Post-Graduation Options and Your Finances
In the U.S., there’s a long tradition of uprooting and moving far from home at a fairly young age, with college serving as a “practice run.” But many students do not now have the savings or job security it takes to make a down payment on a home and obtain a mortgage at favorable terms. Further, with friends in the same situation, roommates may not necessarily be able to keep up with their part of a rental agreement. What to do? Establishing yourself for about a year in your home community can help contribute to long-term stability, but it’s not the only route. Here are some options considered.
If possible, stay in school. One of the best places to weather a recession is in graduate school, especially if your agreement to attend is made before the economy “bottoms out.” Generally, universities sign contracts with graduate students that are binding and result in a substantial level of financial support, in exchange for academic progress and some teaching responsibility. This amounts to a secure “job” and, often, favorable living conditions in an area that benefits from the university’s presence. On the other hand, pursuing graduate study mid-recession can be more difficult.
Consider staying at home. Grace periods for student loans quickly expire, and can raise your monthly cost of living by hundreds of dollars. Seeking employment close to home can eliminate some recurring expenses and allow you to pay down common household bills like high credit card balances that might have built up during college, eliminating recurring payments. Temporarily staying at home may also count favorably in attempts to get consolidation loans, as you’ll have been at the residence for longer, and pay less. You’ll also have the benefit of being able to search for work in an area you’re familiar with; and should the worst happen and you find yourself underemployed, you’re likely to qualify for unemployment deferments for your federal student loans.

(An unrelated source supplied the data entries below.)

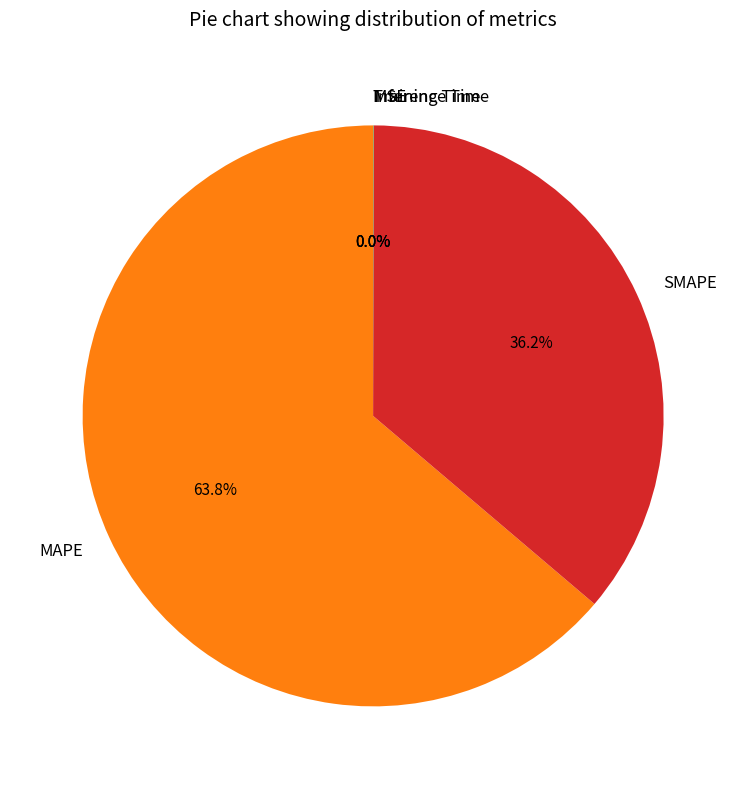

Which slice is the largest?

MAPE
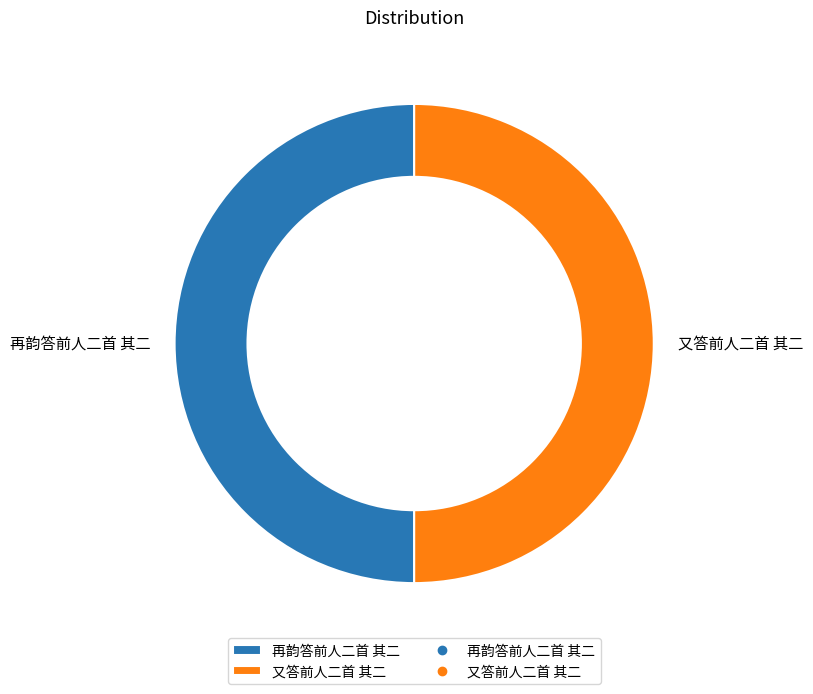

To the nearest percent, what percentage of the pie is 又答前人二首 其二?

50%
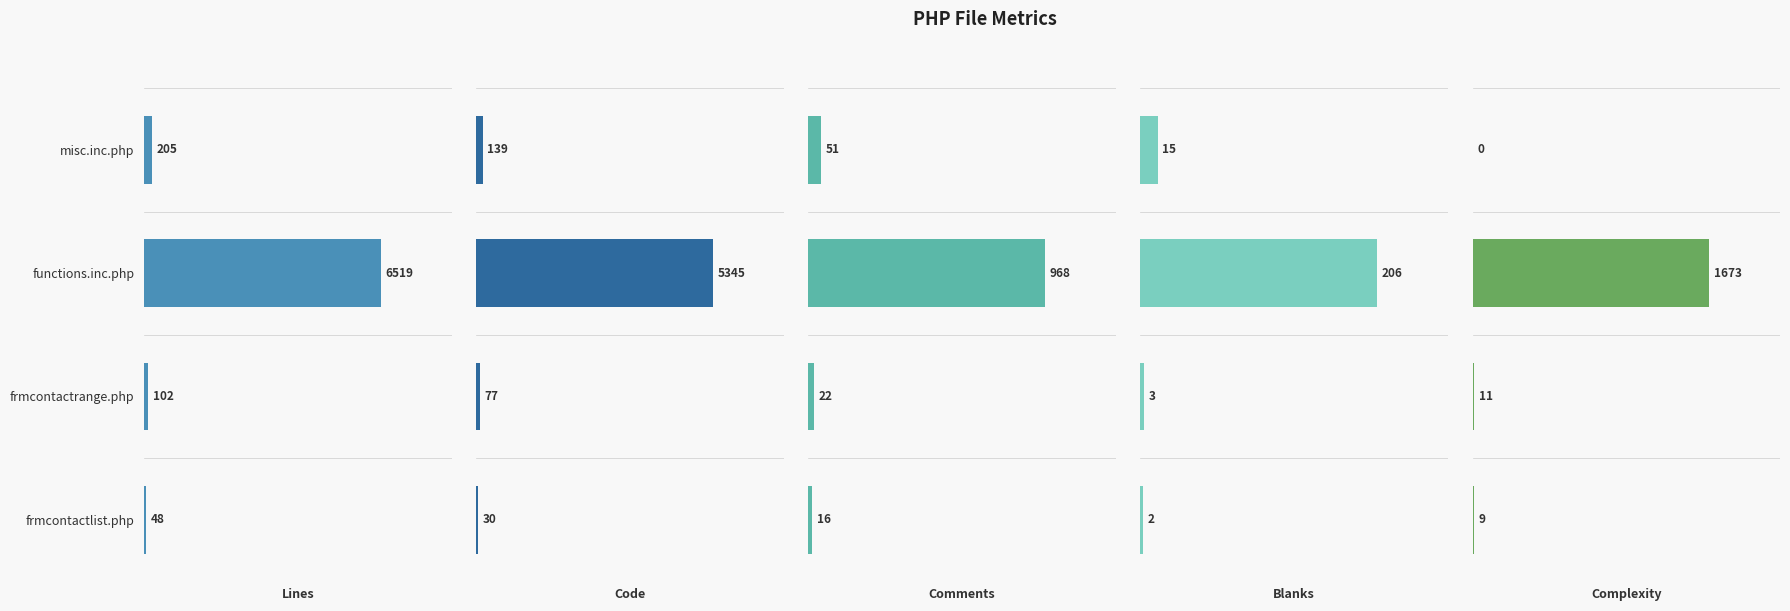

What is the total value across all series at misc.inc.php?

410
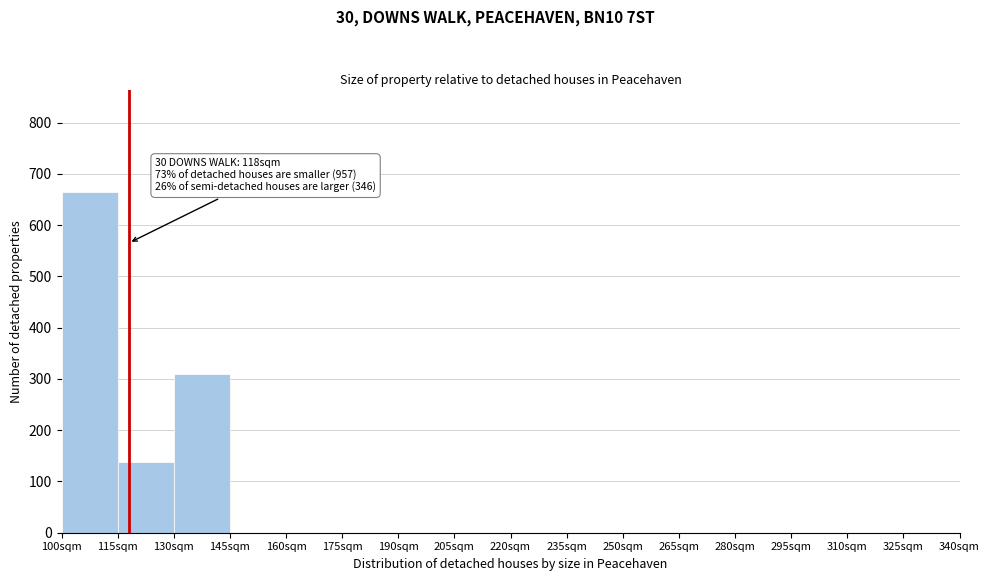

Over which range of the x-axis is the bar tallest?

100 to 115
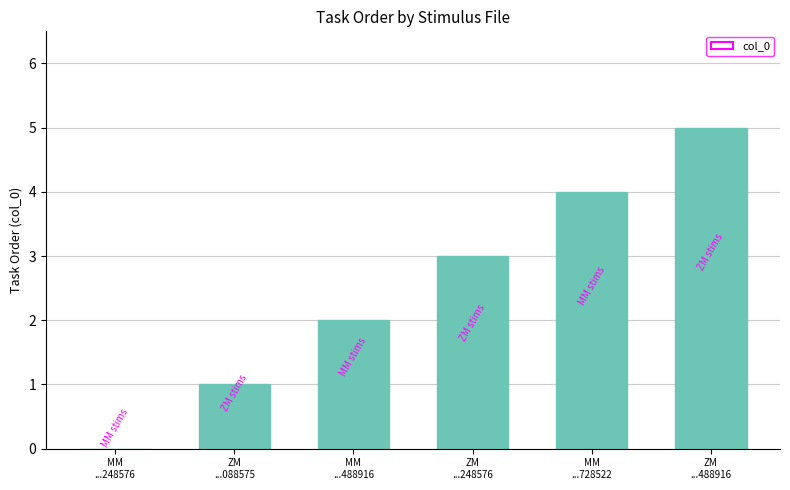

Are the bars horizontal?

No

Evaluate the job market carefully. If you do plan to move soon after college, don’t rush! Network with former professors, bosses, co-workers, and other students to get leads for work. Narrow down your options by finding out the average rent and cost of living in areas you might want to live or might become employed. Consider seeking professional help from a career consultant to write and develop your resume and your interview skills. And save, save, save! It’s never too early, or too late, to begin building an emergency fund, and there are always unexpected expenses when you move. The best possible situation may be to start with a company “at home” and seek a transfer into your desired area in the future, after you’ve built up some social and professional capital at your workplace. Though this isn’t always possible, try to consider your options on the long term, with your budget in mind.